_PASSAGE PROVIDED_.
>> Begin

Alabama is the default champion in a year without a playoff team led by an elite QB
Now technically those weren’t the conditions of the inaugural, 2014 playoffs in which Ohio State beat Alabama at their own game with Ezekiel Elliott running for 200 yards. However, Alabama has been in the playoffs every year and the only teams to knock them out of it were that Buckeye team and the 2016 DeShaun Watson Clemson Tigers who (like OU in 2017) were historically great on offense and also great on defense.
To overcome Alabama’s consistent cocktail of dominant line play and extreme turnover aversion, you need a truly potent formula of your own. What’s more, 2017 revealed for the umpteenth time that running the ball well on the Tide is typically so spectacularly unlikely as to be beyond consideration as a focal point of the gameplan. Alabama went into the title game against Georgia with a third string inside linebacker, second string strong safety, second string outside linebacker, and their star DB wearing protective padding over his kidneys...yet they still shut down Georgia’s run game on standard downs.

>> End

_GIVEN MATERIAL_.
>> Begin

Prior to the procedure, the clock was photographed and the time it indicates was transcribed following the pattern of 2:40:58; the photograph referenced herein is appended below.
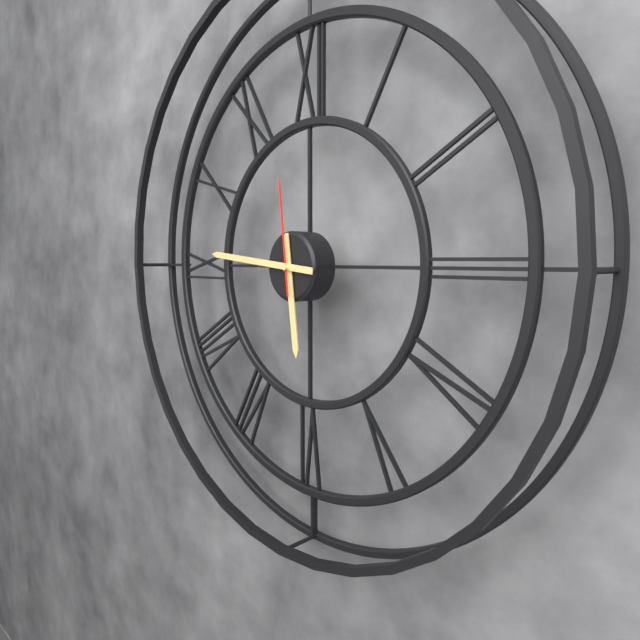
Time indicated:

>> End

_WHAT TO PRODUCE_.
In the passage on Alabama's playoff run, which two teams are named as the only ones to knock Alabama out of the playoffs?

_REPLY_.
The 2014 Ohio State Buckeyes and the 2016 Clemson Tigers led by DeShaun Watson.